Damals, als alle Welt die Existenz einer höheren Rechtsordnung verneinte, hielt die Kirche fast allein an dem Naturrechtsgedanken fest. Der Syllabus Pius IX. verwarf ausdrücklich die These, daß der Staat als der Ursprung und die Quelle aller Rechte ein unbegrenztes Recht besitze, und Leo XIII. erbrachte selbst in seinen staatsrechtlichen Enzykliken einen überzeugenden Beweis von der unversiegbaren Kraft der Naturrechts- idee. In engstem Zusammenhänge mit den sozialen Enzykliken „Rerum Novarum“ und „Quadragesimo anno“ entwickelte sich denn auch eine bedeutsame christliche Staatslehre und Soziologie, die in der christlichen Naturrechtslehre systematisch verankert war.

Gestützt auf diese Tradition konnte dann Papst Pius XII. in der Weihnachtsbotschaft 1942 die Forderung auf stellen, daß für eine Erneuerung des gesell-

schaftlichen Lebens die Wiederherstellung der Rechtsordnung unerläßlich sei. Will man wirklich und wirksam den Menschen gegen jede Willkür schützen, so sei es unbedingt notwendig, über alles das Gesetz Gottes zu stellen. Von Gott komme das Gefühl für die wahre Gerechtigkeit, die Forderung nach gleicher Behandlung aller Menschen, da alle Menschen Kinder Gottes sind, Träger einer unsterblichen Seele, ausgestattet mit einer unverletzlichen Würde.

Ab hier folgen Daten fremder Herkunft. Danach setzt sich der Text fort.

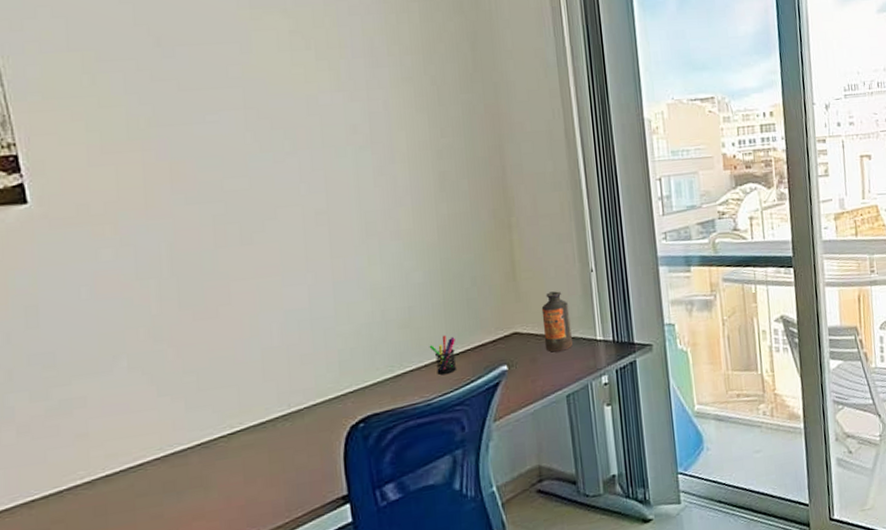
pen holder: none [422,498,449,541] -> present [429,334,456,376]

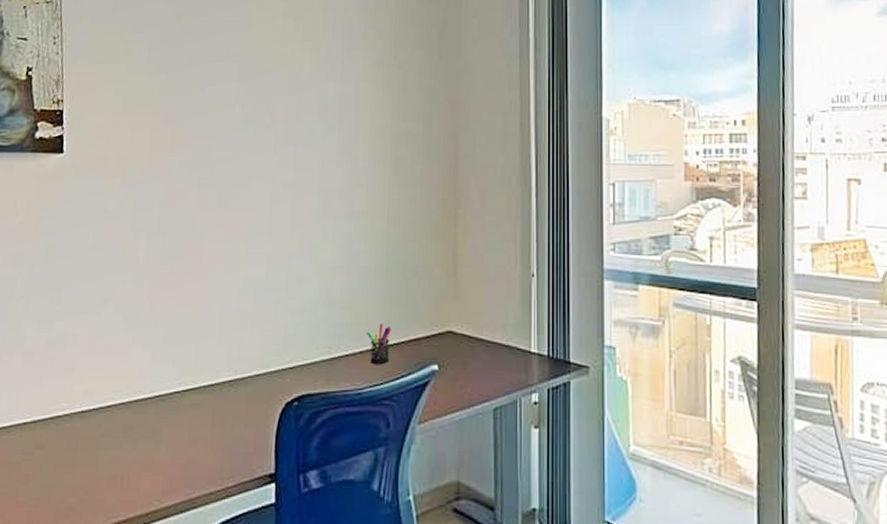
bottle: present [541,291,573,353] -> none [477,293,506,359]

Die Worte dieser Botschaft blieben nicht ohne Widerhall. Sie richteten sich ja nicht mehr — wie die Enzykliken des 19. Jahrhunderts — an eine satte, selbstzufriedene Welt, sondern an eine von totalitären Terrorsystemen vergewaltigte Menschheit, die eine bittere Erfahrung gelehrt hatte, daß eine Rechtsordnung ohne metaphysische Basis nicht bestehen kann und daß jedes Recht, das nicht in absoluten Maßstäben einer höheren sittlichen Ordnung verankert ist, früher oder später in Gewalttätigkeit und Willkür entartet.

Allerdings bricht sich diese Erkenntnis heute erst langsam Bahn. Noch hat der Rechtspositivismus zahlreiche Positionen im Rechtsleben inne, die er gegen den zum neuen Leben erwachten Geist des Naturrechts zähe verteidigt. Es mehren sich jedoch die Zeichen, daß naturrechtliche Gedanken heute im Herzen der Völker immer mehr Raum gewinnen und der Positivismiis überall im Schwinden ist.

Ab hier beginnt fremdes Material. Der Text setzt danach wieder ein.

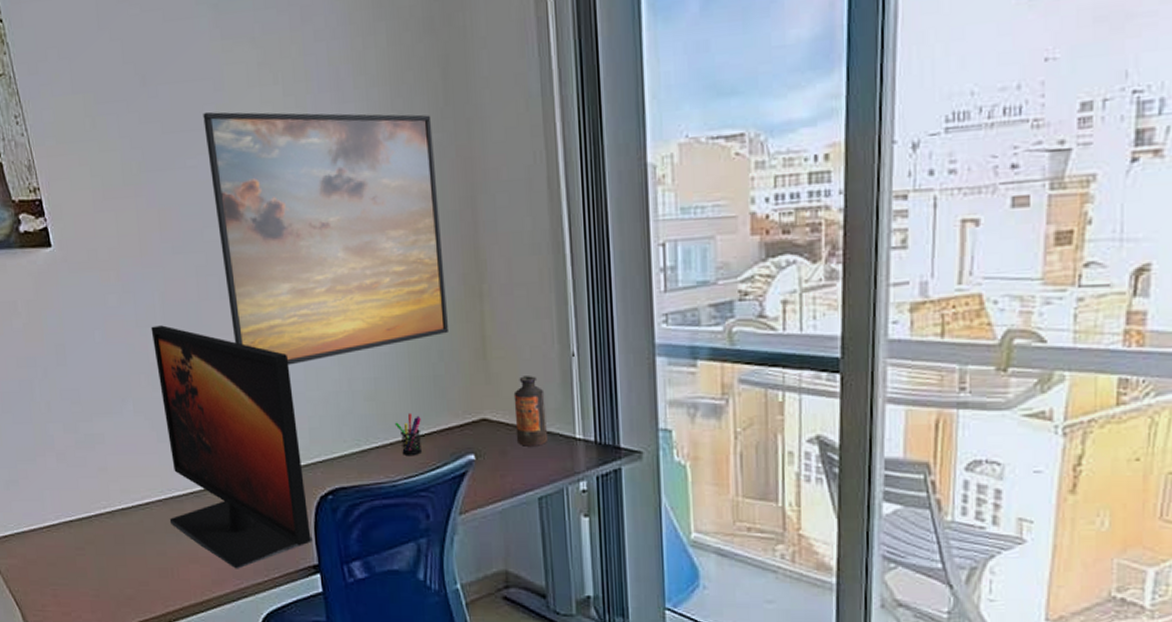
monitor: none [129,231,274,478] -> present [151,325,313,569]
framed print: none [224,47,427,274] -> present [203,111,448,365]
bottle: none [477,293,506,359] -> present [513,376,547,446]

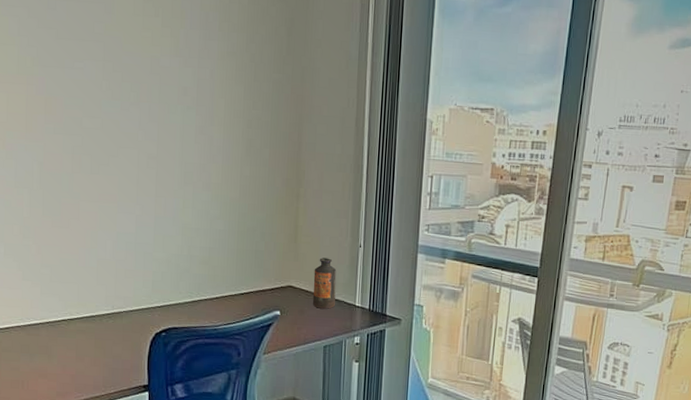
monitor: present [151,325,313,569] -> none [25,188,145,385]
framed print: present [203,111,448,365] -> none [93,28,276,231]
pen holder: present [394,412,421,457] -> none [221,276,242,309]

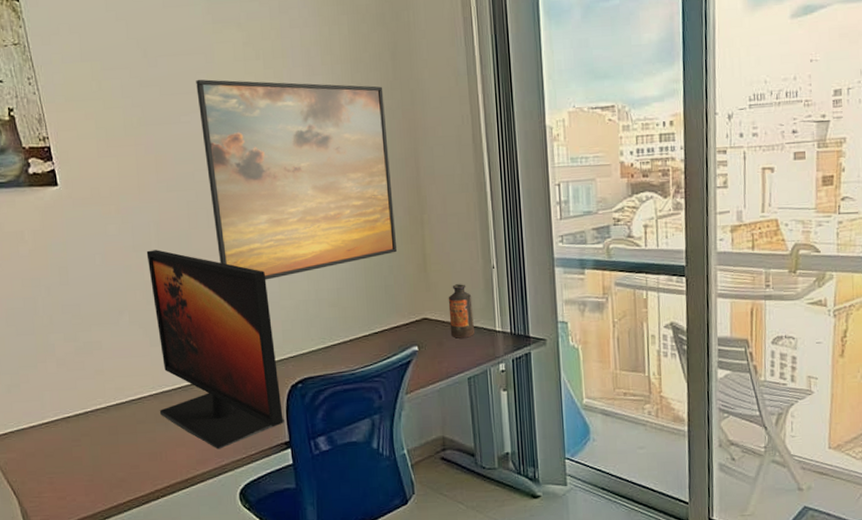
monitor: none [25,188,145,385] -> present [146,250,285,450]
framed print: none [93,28,276,231] -> present [196,79,397,280]

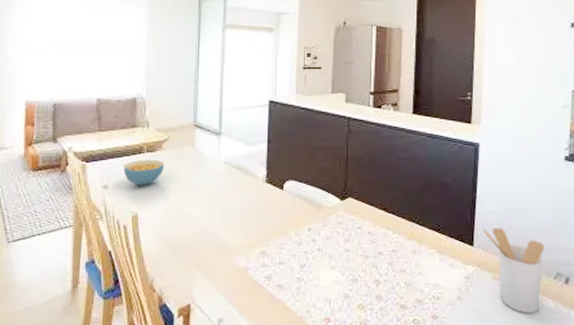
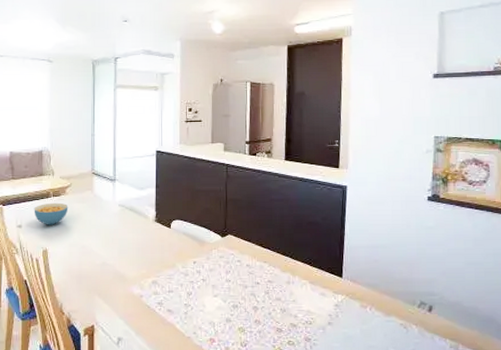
utensil holder: present [482,228,545,314] -> none [351,262,409,338]

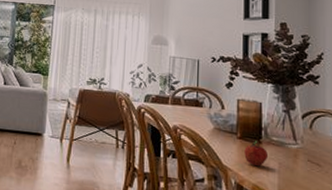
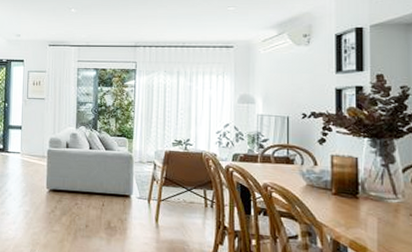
fruit: present [244,140,268,167] -> none [340,196,365,223]

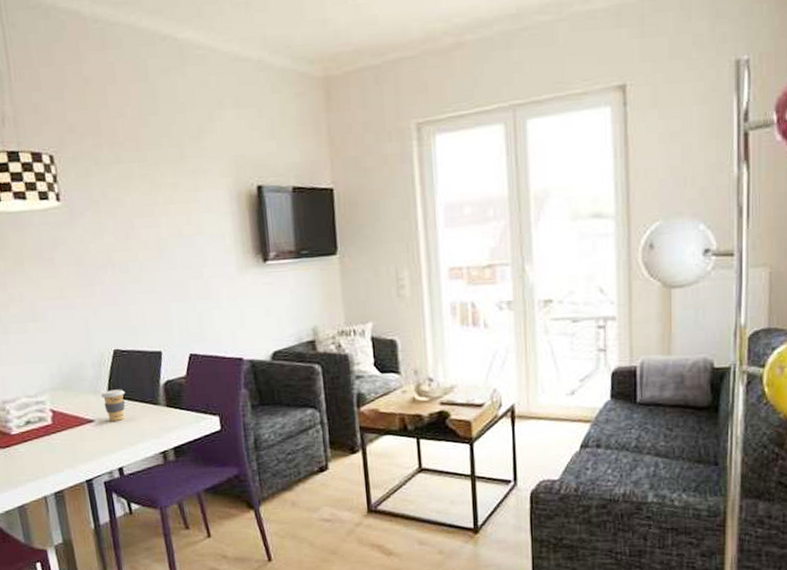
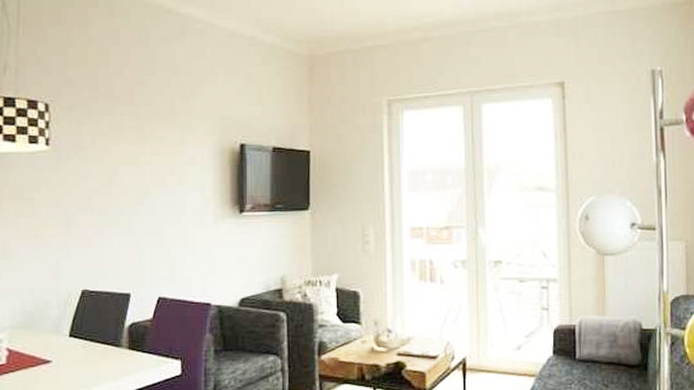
coffee cup: present [101,389,126,421] -> none [63,330,88,362]

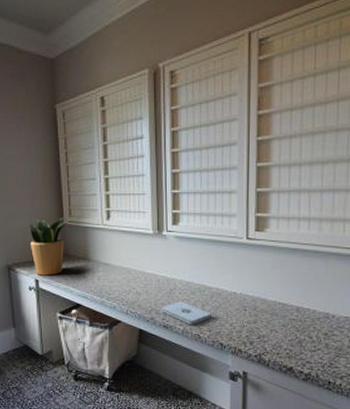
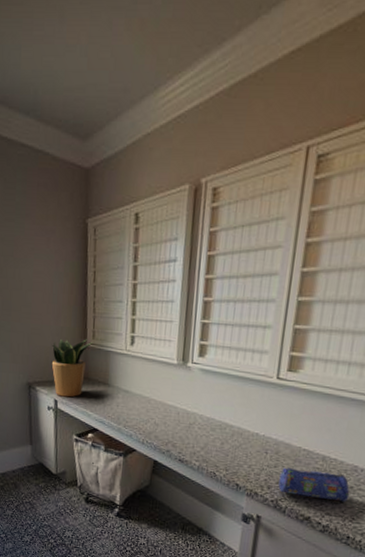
notepad: present [162,301,212,325] -> none [179,436,230,462]
pencil case: none [260,321,325,349] -> present [278,467,350,503]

Es darf dabei vor allem nicht außer acht bleiben, daß im Gegensatz zum europäischen Kontinent in den Ländern des angloamerikanischen Rechts die Tradition naturrechtlichen Denkens auch auf dem Gebiete der staatlichen Rechtsprechung niemals völlig unterbrochen wurde. Das englische Richterrecht kannte seit den Tagen der Magna Charta eine naturrechtliche Kritik am geltenden Recht und entwickelte so das Common Law in stetiger Fortbildung durch die Jahrhunderte. Hier fand auch die gleichfalls im Naturrecht wurzelnde Idee der Menschenrechte ihre moderne Ausgestaltung. Diese erlangten gerade wieder in unseren Tagen im Kampfe gegen den totalen Staat überragende Bedeutung, und es ist kein Zufall, daß sich heute auf Grund ihrer Rechtstradition gerade die angloamerikanischen Nationen mit besonderem Nachdruck für eine völkerrechtlich garantierte Charta der Menschenrechte einsetzen. Daß aber neben der praktischen Fortwirkung des Naturrechts in Amerika auch die Tradition der naturrechtlichen Theorie nicht erloschen ist, beweist der erst jüngst im „American Bar Association Journal“ erschienene Aufsatz Palmers „Rückkehr zum Naturrecht", der dem deutschen Leser auszugsweise in den „Dokumenten“ (Heft 4 1947) mitgeteilt wurde. Es ist ein flammender Aufruf für die Erneuerung des christlichen Naturrechtsgedankens.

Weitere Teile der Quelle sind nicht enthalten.